Category of Brown Fish Owl
Brown Fish Owl is a species of owl that is part of the family known as typical owls, Strigidae, which contains most living owls.
Habitation of Brown Fish Owl
Brown Fish Owl inhabits the warm subtropical and humid tropical parts of continental Asia and some offshore islands. Of the four living species of fish owl, it is the most widely distributed, most common and best-studied. It occupies a range of over 7,000 km from eastern China to Palestine.
Concentration of Brown Fish Owl
Brown Fish Owl is an all-year resident throughout most tropical and subtropical parts of the Indian Subcontinent to Southeast Asia and adjoining regions. The west of its main range, it is patchily distributed to the Levant and southern Asia Minor.
Nests of Brown Fish Owl
The typical habitat of Brown Fish Owls is forest and woodland bordering streams, lakes or rice fields. It inhabits mainly the lowlands, from open woodland to dense forest as well as in plantations; in the Himalayas foothills it ranges into sub montane forest up to 1,500 m (4,900 ft). It frequently spends the day in stands of bamboo or other large shady trees. They can be found around water reservoirs of Indian states, along canals, on the outskirts of villages and along sea coasts. Western birds are found in semiarid landscape and may breed in oases in arid regions. Regardless of habitat, it rarely strays far from larger bodies of water such as rivers and lakes.
Structure of Brown Fish Owl
Brown Fish Owl is a large owl, but it is intermediate in size between other fish owls. It ranges from 48 to 58 cm (19 to 23 in) in length and in wingspan from 125 to 140 cm (49 to 55 in). Weight can vary considerably, reportedly ranging from 1.1 to 2.5 kg (2.4 to 5.5 lb). Some of the variability is attributed to the range of sizes across the subspecies. Also, females are invariably at least somewhat larger than males and condition of birds is variable. It has prominent ear tufts but as in all fish owls, their tufts hang to the side of the head and have a scraggly look. The upperparts are rufous brown and heavily streaked with black or dark brown. The under parts are buffy-fulvous to whitish with wavy dark brown streaks and finer brown barring. The throat is white and can be conspicuously puffed, while the facial disk is indistinct. The irides are golden yellow, the feet a duller yellow, and the bill is dark. Sexes do not differ in appearance except for size. Second-year fish owls of this species tend to be somewhat paler than full adults.

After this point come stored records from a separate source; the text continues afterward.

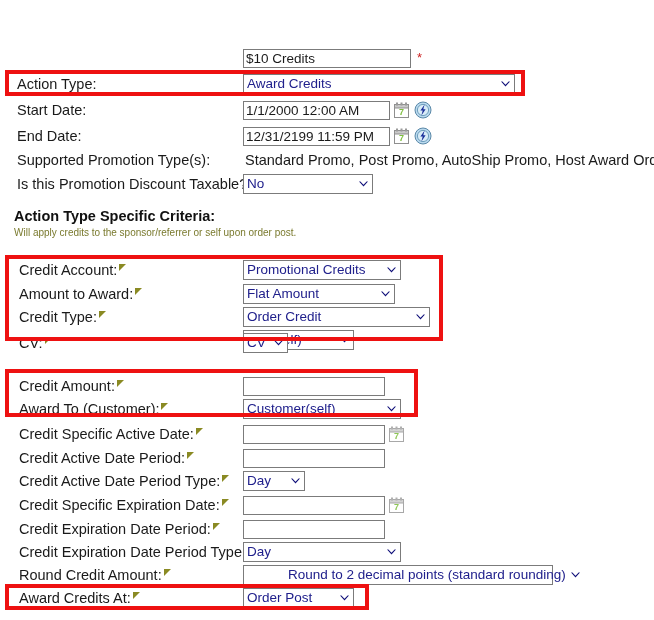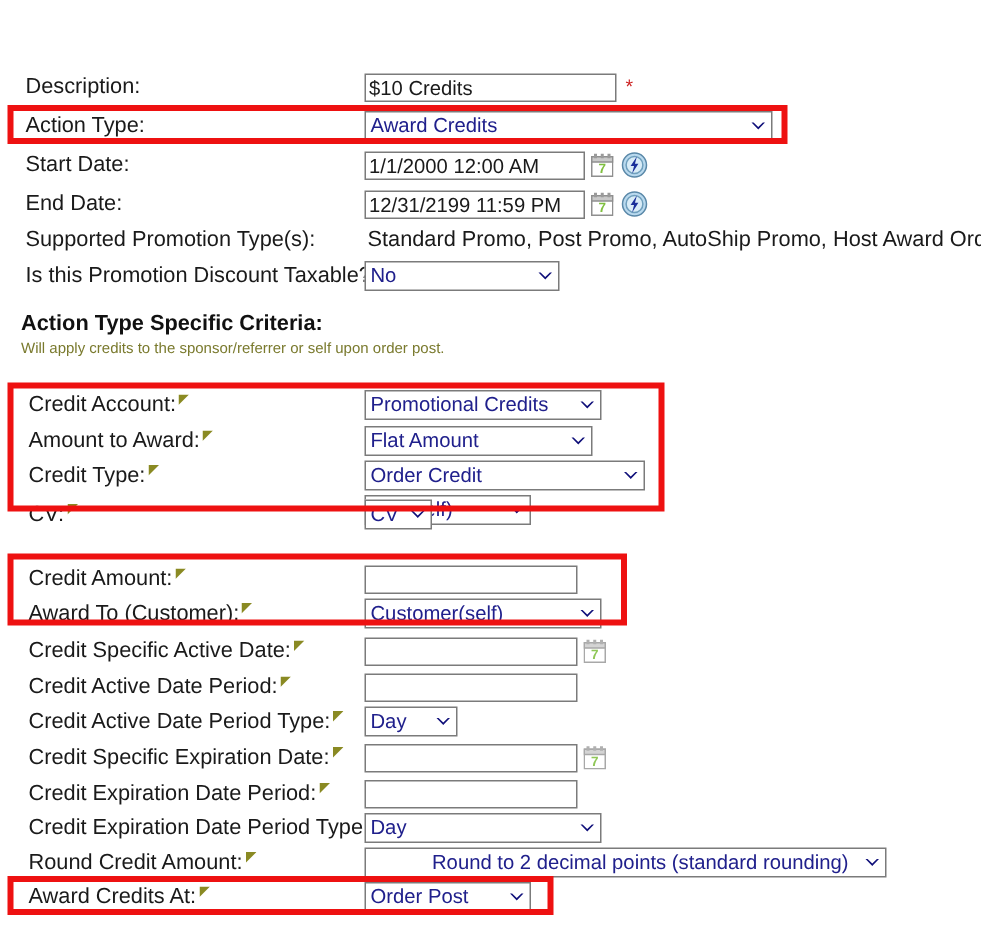--- a/index.html
+++ b/index.html
@@ -162,7 +162,6 @@
 
 
   <div class="row" style="top:47px;">
-    <span class="label">Description:</span>
     <span class="field" style="left:243px;">
       <input class="txt" style="width: 168px;" value="$10 Credits">
       <span class="req-star">*</span>

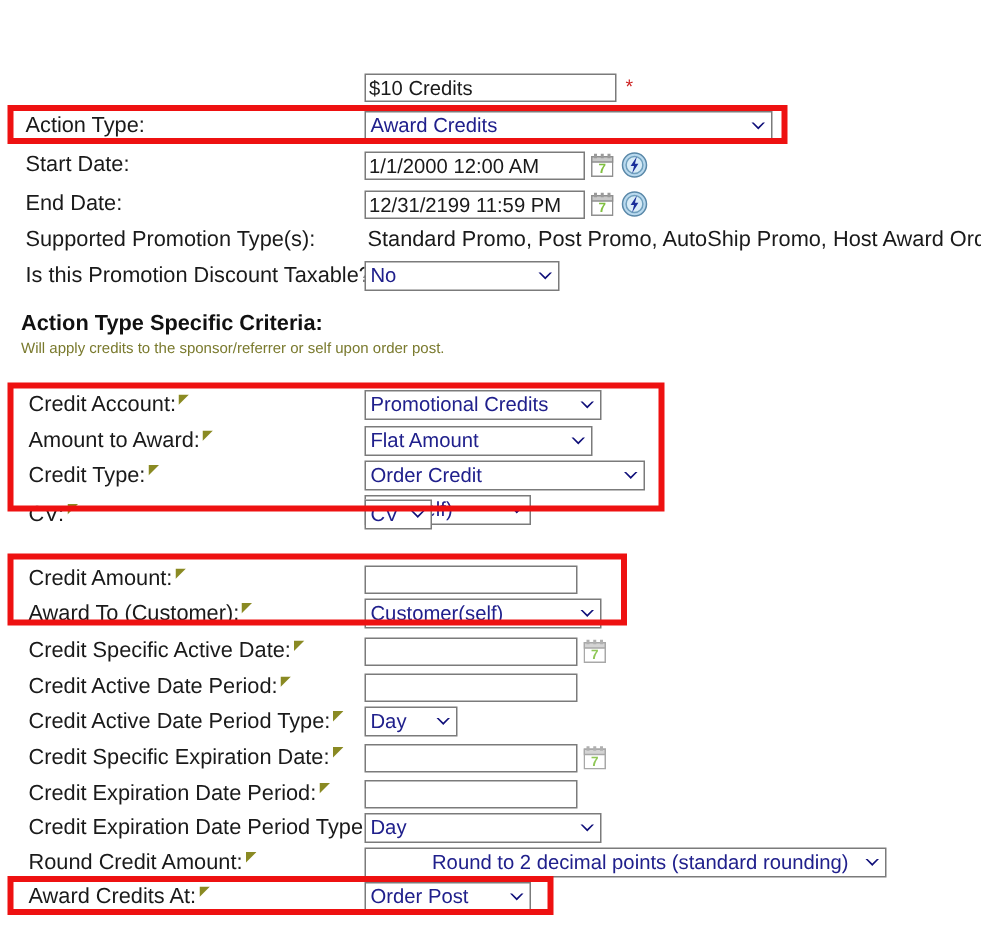--- a/index.html
+++ b/index.html
@@ -479,7 +479,7 @@
           </svg></span>
     </span>
     <span class="field" style="left:243px;">
-      <span class="sel" style="width:348px;padding-left:44px;">
+      <span class="sel" style="width:310px;padding-left:44px;">
         <span class="sel-val">Round to 2 decimal points (standard rounding)</span>
         <span class="arrow" style="padding-left:4px;">
           <svg width="11" height="8" viewBox="0 0 11 8">

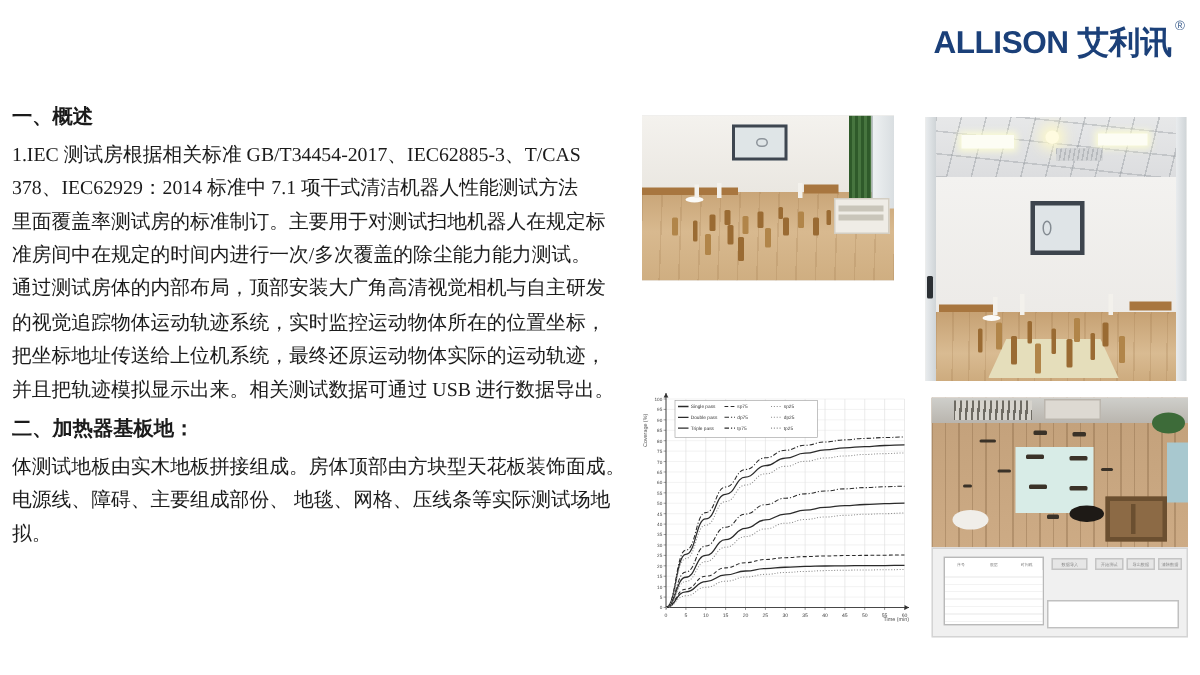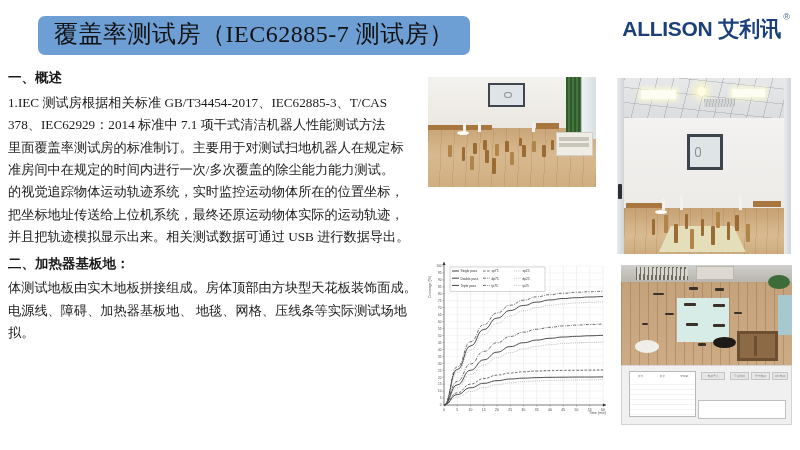--- a/index.html
+++ b/index.html
@@ -201,7 +201,6 @@
 
 <div class="page">
 
-  <div class="title-banner">覆盖率测试房（IEC62885-7 测试房）</div>
 
   <div class="logo-wrap">
     <span class="logo-en">ALLISON</span>

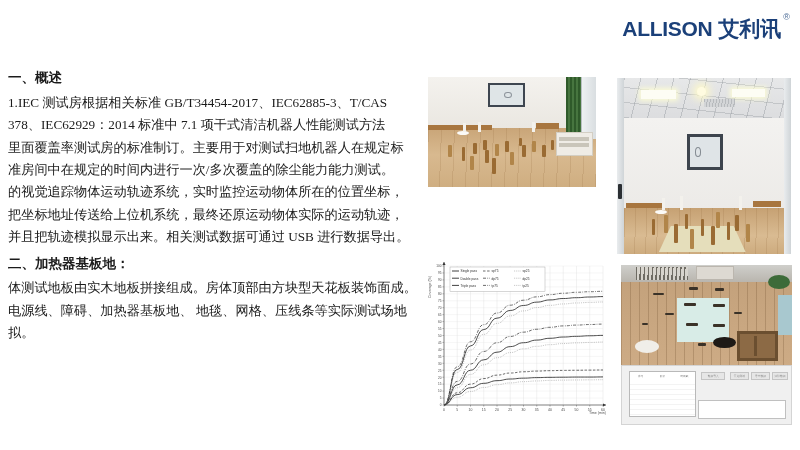--- a/index.html
+++ b/index.html
@@ -216,6 +216,7 @@
     <div class="para tight">378、IEC62929：2014 标准中 7.1 项干式清洁机器人性能测试方法</div>
     <div class="para tight">里面覆盖率测试房的标准制订。主要用于对测试扫地机器人在规定标</div>
     <div class="para tight">准房间中在规定的时间内进行一次/多次覆盖的除尘能力能力测试。</div>
+    <div class="para tight">通过测试房体的内部布局，顶部安装大广角高清视觉相机与自主研发</div>
     <div class="para tight">的视觉追踪物体运动轨迹系统，实时监控运动物体所在的位置坐标，</div>
     <div class="para tight">把坐标地址传送给上位机系统，最终还原运动物体实际的运动轨迹，</div>
     <div class="para tight">并且把轨迹模拟显示出来。相关测试数据可通过 USB 进行数据导出。</div>

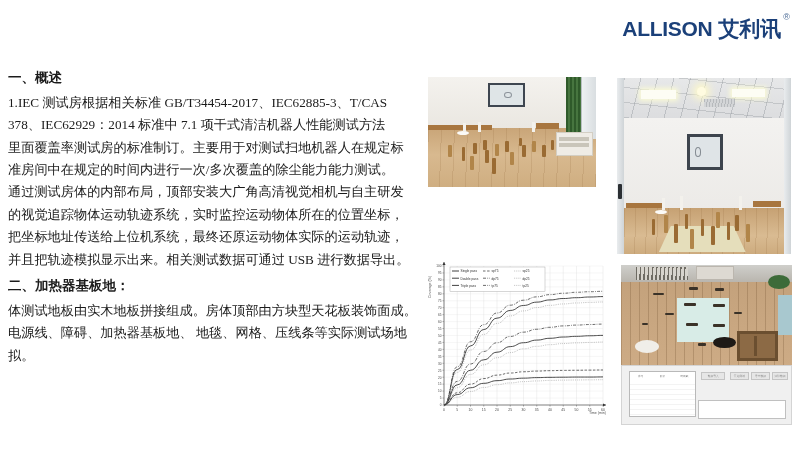--- a/index.html
+++ b/index.html
@@ -226,7 +226,7 @@
     <div class="sec-head">二、加热器基板地：</div>
 
     <div class="para tight">体测试地板由实木地板拼接组成。房体顶部由方块型天花板装饰面成。</div>
-    <div class="para tight">电源线、障碍、加热器基板地、 地毯、网格、压线条等实际测试场地</div>
+    <div class="para tight">电源线、障碍、主要组成部份、 地毯、网格、压线条等实际测试场地</div>
     <div class="para tight">拟。</div>
   </div>
 

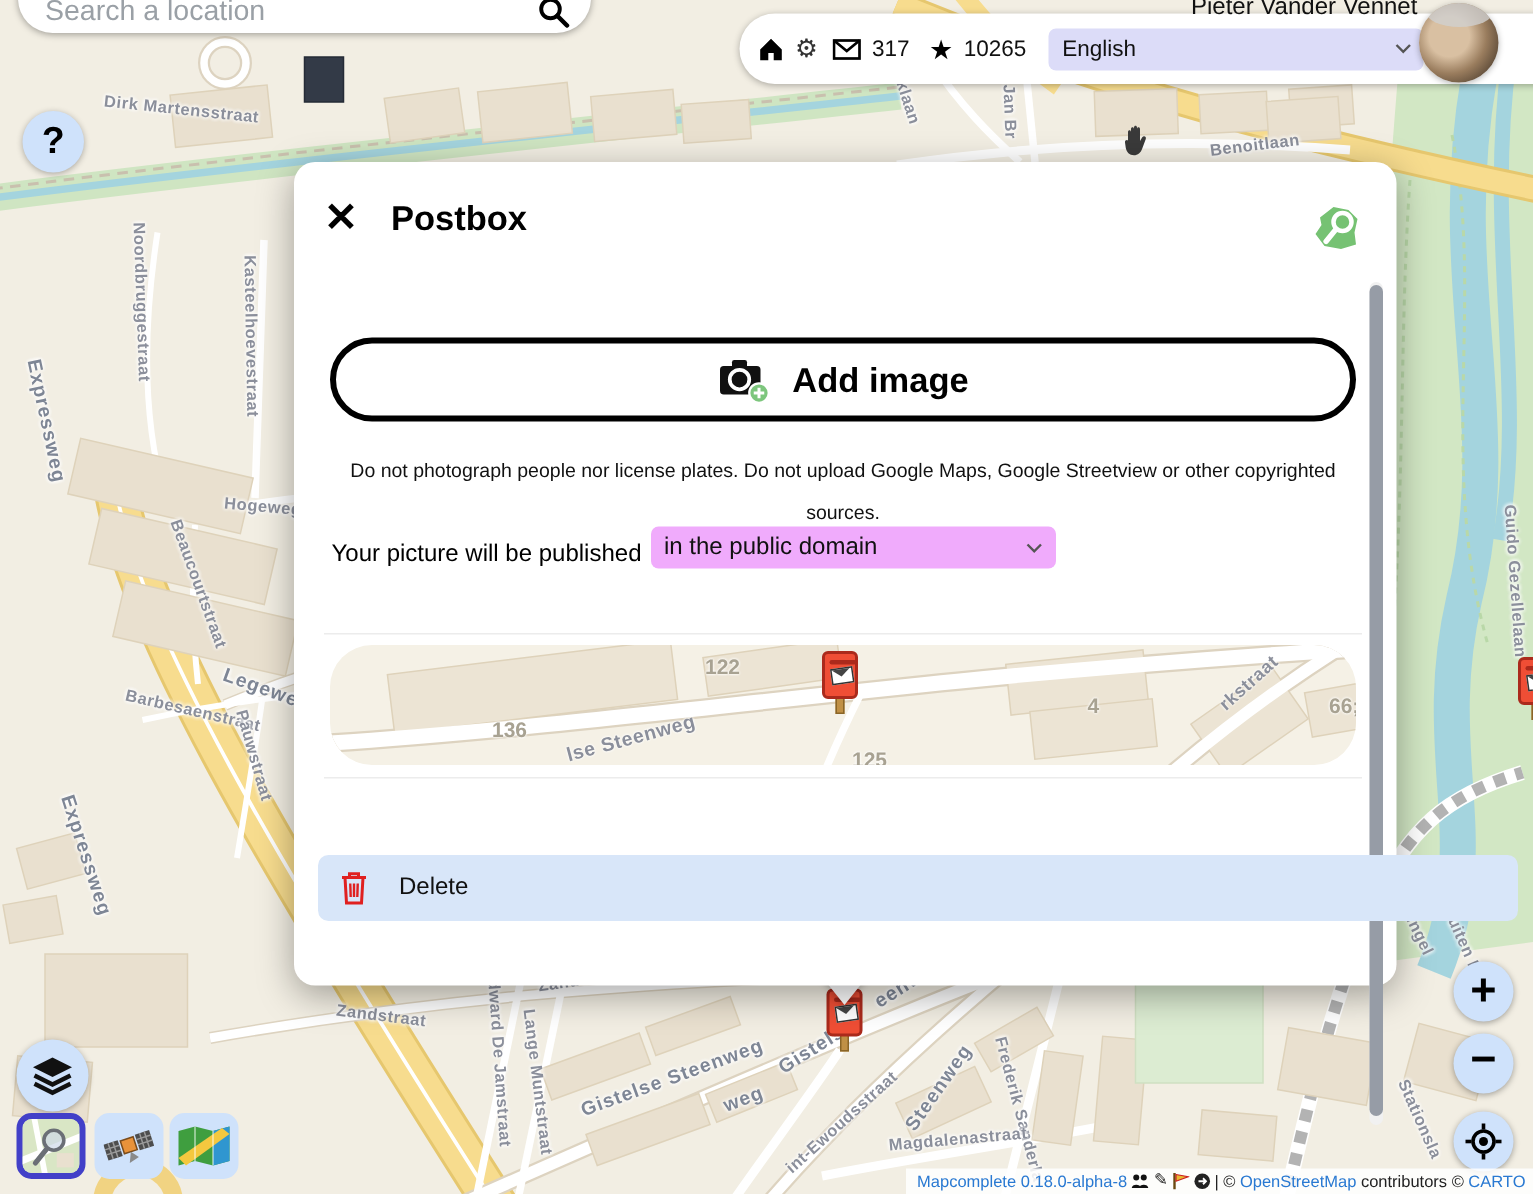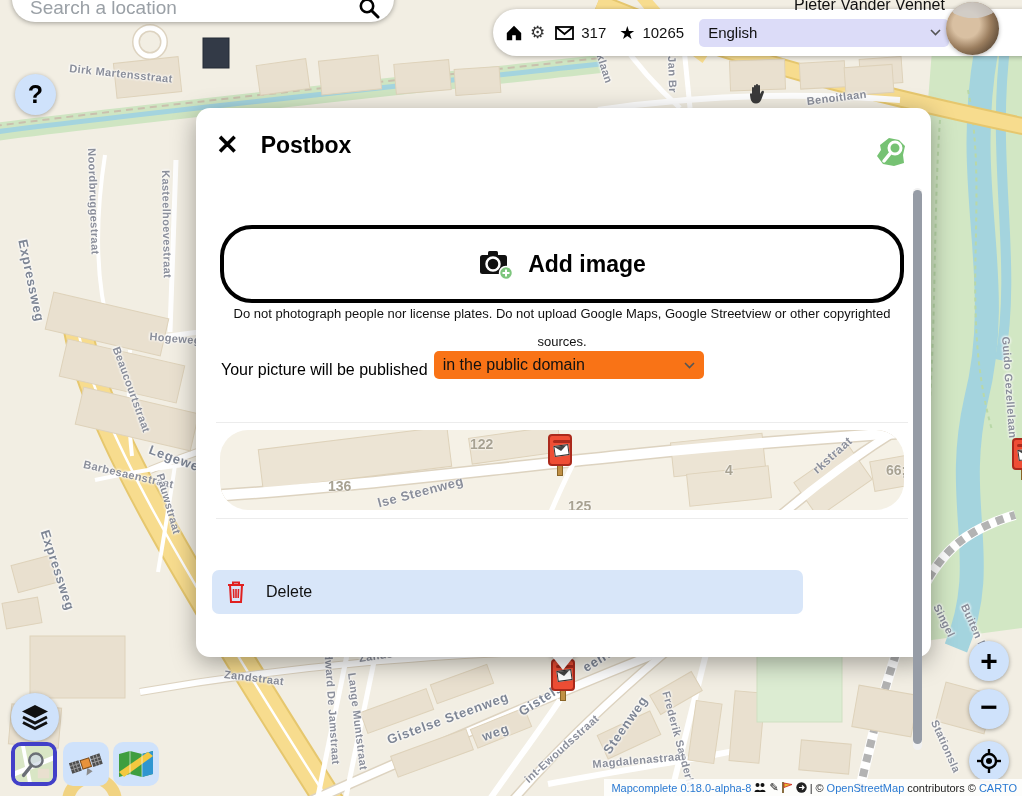--- a/index.html
+++ b/index.html
@@ -59,7 +59,7 @@
   #sb-track { position:absolute; left:717px; top:80px; width:9px; height:562px; background:#f1f1f1; border-radius:5px; }
   #sb-thumb { position:absolute; left:0; top:2px; width:9px; height:554px; background:#969ca6; border-radius:5px; }
 
-  #add-image-btn { position:absolute; left:24px; top:117px; width:684px; height:78px; border:4px solid #000; border-radius:32px;
+  #add-image-btn { position:absolute; left:24px; top:117px; width:684px; height:56px; border:4px solid #000; border-radius:32px;
                    background:#fff; display:flex; align-items:center; justify-content:center; gap:14px; cursor:pointer; }
   #add-image-label { font-size:23px; font-weight:bold; color:#000; }
   #disclaimer { position:absolute; left:30px; top:192px; width:672px; text-align:center; font-size:13px; color:#111; line-height:28px; }

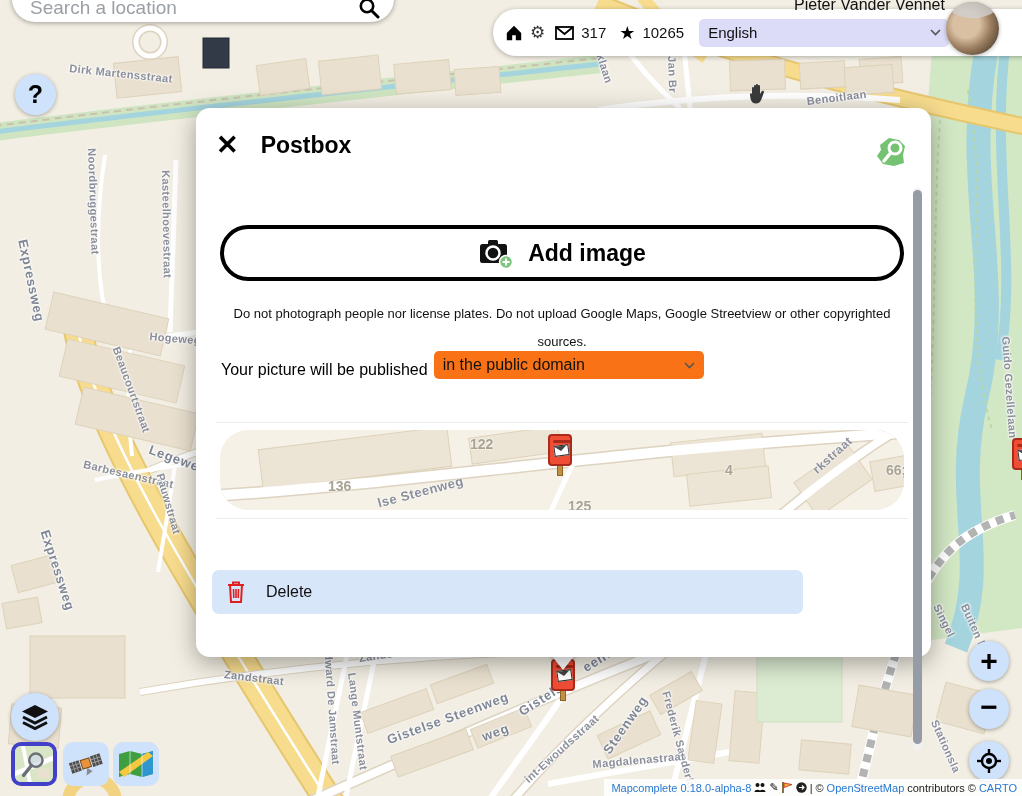--- a/index.html
+++ b/index.html
@@ -64,7 +64,7 @@
   #add-image-label { font-size:23px; font-weight:bold; color:#000; }
   #disclaimer { position:absolute; left:30px; top:192px; width:672px; text-align:center; font-size:13px; color:#111; line-height:28px; }
   #license-row { position:absolute; left:25px; top:243px; display:flex; align-items:flex-end; gap:6px; font-size:16px; color:#000; }
-  #license-select { width:270px; height:28px; background:#f97316; border-radius:5px; display:flex; align-items:center;
+  #license-select { width:270px; height:28px; background:#f0abfc; border-radius:5px; display:flex; align-items:center;
                     justify-content:space-between; padding:0 9px; font-size:16px; color:#111; }
 
   #minimap { position:absolute; left:24px; top:322px; width:684px; height:80px; border-radius:28px; overflow:hidden; background:#f5f1e6; }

Similarity with Owl Family
It is compared to eagle owls of similar length, Brown fish owl tend to be even shorter in tail length and even heavier in build, have relatively larger wings (the tawny and Blakiston's being particularly chunky in shape), have considerably longer legs, and have a rough texture to the bottom of their toes. At least the latter two features are clear adaptations to aid these owls in capturing fish. Diurnal raptors who feed largely on fish have similar, if not identical, rough texture under their toes, which helps these birds grasp slippery fish. Unlike diurnal raptors who capture fish such as the osprey as compared to most terrestrial raptors, the fish owls have large, powerful, and curved talons and a longitudinal sharp keel sitting under the middle claw with all having sharp cutting edges that are very much like those of eagle owls. Also, unlike fish-eating diurnal raptors will not submerge any part of their body while hunting, preferring only to put their feet into the water, although fish owls will hunt on foot, wading into the shallows. Unlike most owls, the feathers of fish owls are not soft to the touch and they lack the comb and hair-like fringes to the primaries, which allow other owls to fly silently in order to ambush their prey. Due to the lack of these feather-specializations, fish owl wing beats make sounds.
Flight of Brown Fish Owl
Brown Fish Owl in particular is said to have a noisy wing beat, sometimes described as producing a singing sound, but another description claimed they could be "as silent as any other owl" in flight. The lack of a deep facial disc in fish owls is another indication of the unimportance of sound relative to vision in these owls, as facial disc depth (as well as inner ear size) is directly related to how important sound is to an owl's hunting behaviour. Also different from most of other kinds of owls, the bill is placed on the face between the eyes rather below it, which is said to impart this fish owl with a remarkably morose and sinister expression.
Sounds of Brown Fish Owl
Brown Fish Owl calls are described as a deep, trisyllabic tu-hoo-hoo, which is seemingly the territorial song emitted before breeding. The call of brown fish owl has been described as comparable to that of a distant Eurasian bittern. Other calls recorded for the brown fish owl have included a soft, "almost human-like" huphuphuphuphuphup or a loud huhuhuhuhuhuhu. Another call is a boom-uh-boom.